PAGE EXCERPT START

To call it a comedy would be perhaps too straightforward, although
the comic moments are many. Some of these moments, indeed, are
strained: Aristophanes' allegory of the torn halves of human beings
looking for their other selves does not need the pageantry accompanying
it here: actors pair up, carry discs representing their molded
selves; the discs then split in two and the shattered humans are
then forever in search of their other half. Rattazzi proves himself
an adept comic performer: why not give him something like the
space allowed Greenspan, if only briefly?
Dinner Party is perhaps at its
strongest where it strays least from the dialogue of Plato's text.
There is a great moment, for instance, when Stephanie challenges
Han Nah, and Socrates' meditative destruction of Agathon's praise
of love as the source of all great virtues is, suddenly, a live
thought in the theater. Han Nah wants to believe she can embody
the beauty she also desires. Her narcissistic, harebrained, but
also appealingly lithe and disarming, danced rendition of the
lyrics to "All You Need is Love" is a perfect skit on self-love.
She trusts that we will adore the seriocomic beauty of her dance
as she does herself. A short while later, the partygoers are slouched
around a table in that way we're told the ancient Greeks enjoyed.
Nonchalant, Socratic Stephanie quietly asks whether, if love is
all we need, it might also be all we lack. There is no need of
a backstage to make the idea that love loves what it lacks devastating.
Indeed, that backstage might seem to promise that what love lacks
is mysteriously there, and part of love, after all.

PAGE EXCERPT END

[TASKS FOR THIS EXERCISE]
• a. In the review of Dinner Party, why might a backstage weaken the idea that love loves what it lacks? Answer in one to three sentences.
• b. Carry the review of Dinner Party forward from its last sentence.

DATA RECORDS START

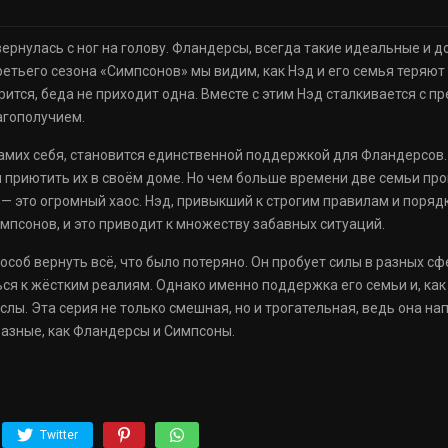
ернулась с ног на голову. Фландерсы, всегда такие идеальные и 
етьего сезона «Симпсонов» мы видим, как Нэд и его семья теряют в
рится, беда не приходит одна. Вместе с этим Нэд сталкивается с п
агополучием.
мих себя, становится единственной поддержкой для Фландерсов. 
я приютить их в своём доме. Но чем больше времени две семьи пр
 — это огромный хаос. Нэд, привыкший к строгим правилам и поряд
псонов, и это приводит к множеству забавных ситуаций.
соб вернуть всё, что было потеряно. Он пробует силы в разных сф
я к жёстким реалиям. Однако именно поддержка его семьи и, как н
слы. Эта серия не только смешная, но и трогательная, ведь она на
азные, как Фландерсы и Симпсоны.
Twitter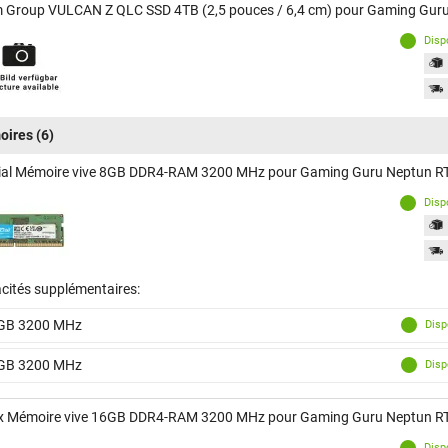
 Group VULCAN Z QLC SSD 4TB (2,5 pouces / 6,4 cm) pour Gaming Gur
Disp
oires
(6)
ial Mémoire vive 8GB DDR4-RAM 3200 MHz pour Gaming Guru Neptun 
Disp
cités supplémentaires:
GB 3200 MHz
Disp
GB 3200 MHz
Disp
x Mémoire vive 16GB DDR4-RAM 3200 MHz pour Gaming Guru Neptun R
Disp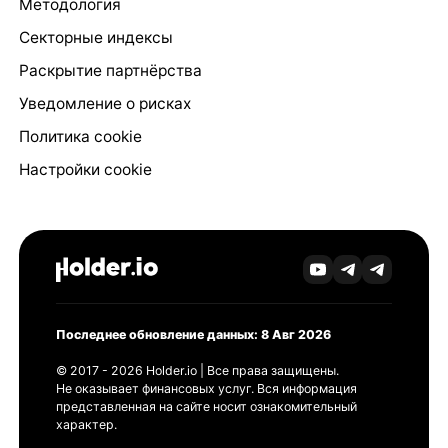
Методология
Секторные индексы
Раскрытие партнёрства
Уведомление о рисках
Политика cookie
Настройки cookie
Последнее обновление данных: 8 Авг 2026
© 2017 - 2026 Holder.io | Все права защищены.
Не оказывает финансовых услуг. Вся информация
представленная на сайте носит ознакомительный
характер.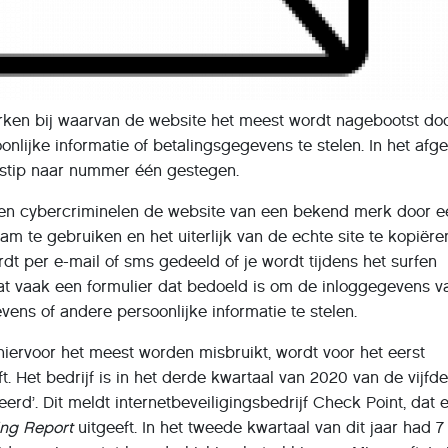
ken bij waarvan de website het meest wordt nagebootst do
nlijke informatie of betalingsgegevens te stelen. In het afg
t stip naar nummer één gestegen.
teren cybercriminelen de website van een bekend merk door 
m te gebruiken en het uiterlijk van de echte site te kopiëre
rdt per e-mail of sms gedeeld of je wordt tijdens het surfen
at vaak een formulier dat bedoeld is om de inloggegevens v
vens of andere persoonlijke informatie te stelen.
 hiervoor het meest worden misbruikt, wordt voor het eerst
. Het bedrijf is in het derde kwartaal van 2020 van de vijfd
rd’. Dit meldt internetbeveiligingsbedrijf Check Point, dat e
ing Report
uitgeeft. In het tweede kwartaal van dit jaar had 7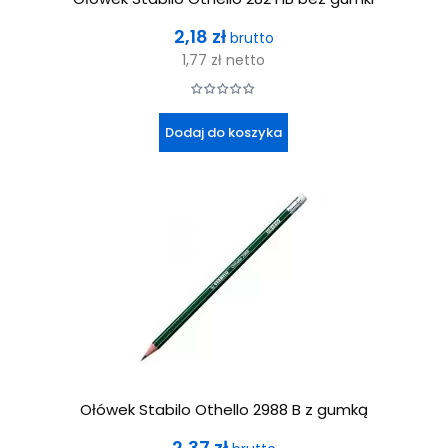
Cena
2,18 zł
brutto
1,77 zł
netto
Dodaj do koszyka
Ołówek Stabilo Othello 2988 B z gumką
Cena
2,37 zł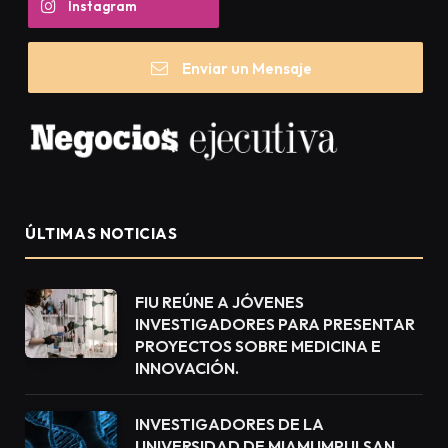
Instagram
Enviar un Mensaje
ÚLTIMAS NOTICIAS
FIU REÚNE A JÓVENES
INVESTIGADORES PARA PRESENTAR
PROYECTOS SOBRE MEDICINA E
INNOVACIÓN.
INVESTIGADORES DE LA
UNIVERSIDAD DE MIAMI IMPULSAN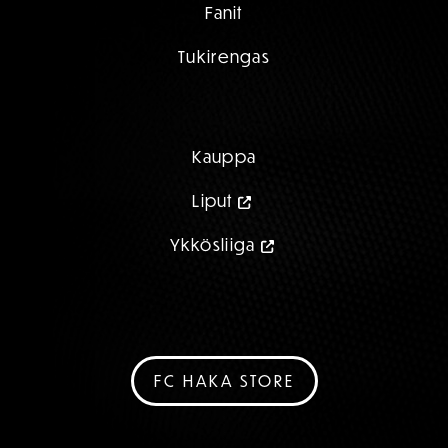
Fanit
Tukirengas
Kauppa
Liput
Ykkösliiga
FC HAKA STORE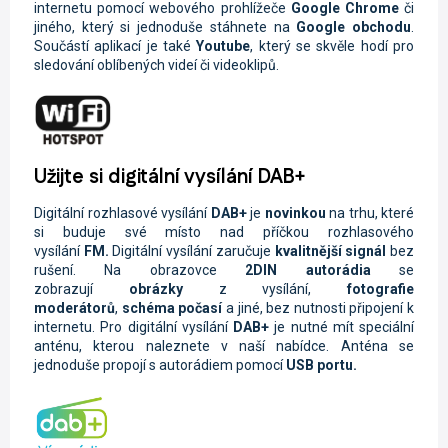
internetu pomocí webového prohlížeče
Google Chrome
či
jiného, který si jednoduše stáhnete na
Google obchodu
.
Součástí aplikací je také
Youtube
, který se skvěle hodí pro
sledování oblíbených videí či videoklipů.
Užijte si digitální vysílání DAB+
Digitální rozhlasové vysílání
DAB+
je
novinkou
na trhu, které
si buduje své místo nad příčkou rozhlasového
vysílání
FM.
Digitální vysílání zaručuje
kvalitnější signál
bez
rušení. Na obrazovce
2DIN autorádi
a
se
zobrazují
obrázky
z vysílání,
fotografie
moderátorů
,
schéma počasí
a jiné, bez nutnosti připojení k
internetu. Pro digitální vysílání
DAB+
je nutné mít speciální
anténu, kterou naleznete v naší nabídce. Anténa se
jednoduše propojí s autorádiem pomocí
USB portu.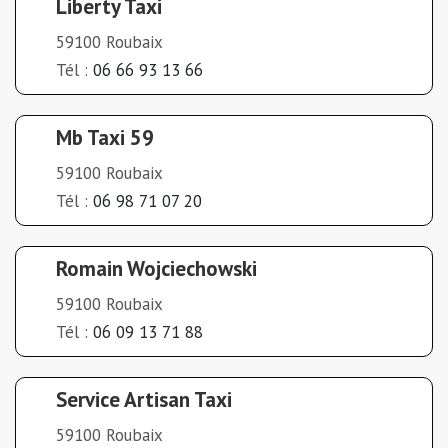
Liberty Taxi
59100 Roubaix
Tél :
06 66 93 13 66
Mb Taxi 59
59100 Roubaix
Tél :
06 98 71 07 20
Romain Wojciechowski
59100 Roubaix
Tél :
06 09 13 71 88
Service Artisan Taxi
59100 Roubaix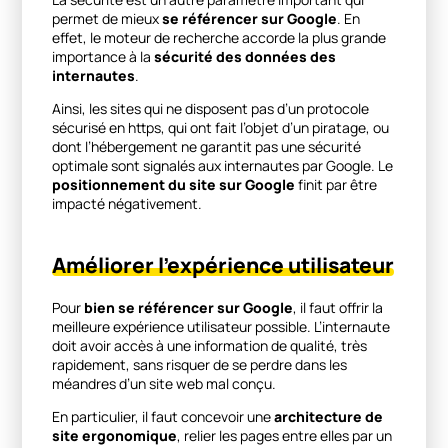
permet de mieux
se référencer sur Google
. En
effet, le moteur de recherche accorde la plus grande
importance à la
sécurité des données des
internautes
.
Ainsi, les sites qui ne disposent pas d’un protocole
sécurisé en https, qui ont fait l’objet d’un piratage, ou
dont l’hébergement ne garantit pas une sécurité
optimale sont signalés aux internautes par Google. Le
positionnement du site sur Google
finit par être
impacté négativement.
Améliorer l’expérience utilisateur
Pour
bien se référencer sur Google
, il faut offrir la
meilleure expérience utilisateur possible. L’internaute
doit avoir accès à une information de qualité, très
rapidement, sans risquer de se perdre dans les
méandres d’un site web mal conçu.
En particulier, il faut concevoir une
architecture de
site ergonomique
, relier les pages entre elles par un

DATA RECORDS END

[REPLIES]
• a. A backstage might seem to promise that what love lacks is mysteriously there after all. It would suggest that the missing thing is part of love, which undercuts the idea.

• b.
But the clincher is that there is no backstage
beyond the table where the Sound Demon, Diana Konopka, mixes the
soundtrack for this evening of thinking about love and sex. "Is
there anyone here I haven't slept with?" asks David Greenspan,
doubling now not for Aristotle but for Alcibiades, soon after
he enters. This flicker of another life, of a "back story," surfaces
as the bright fragment of some comedy Aristotle might not have
liked. But the figures onstage are in the midst of conversation,
not concerned with those tragic sexual histories that seem so
often to crowd the wings. (And if these stories do rustle in the
wings, there may be nothing tragic about them.) There is no sense
that some story will continue elsewhere.
The comedy of the evening as a whole is
partly the result of that elimination of the backstage where deep
significance is thought to lurk. And this collapsing of levels
suggests one effective way that the theater can think: by not
pretending that its richest potential representations are in a
world outside it. People have been pursuing playful, improvisatory
arguments at a party; now it's time to make one's way to a bar
to talk, and to think, or maybe even to love, there or somewhere
else -- and then home to rest.
--------------------------
Note:
In asking whether and how theater thinks,
I echo Stathis Gourgouris' Does Literature Think?: Literature
as Theory for an Antimythical Era (Stanford University Press,
2003).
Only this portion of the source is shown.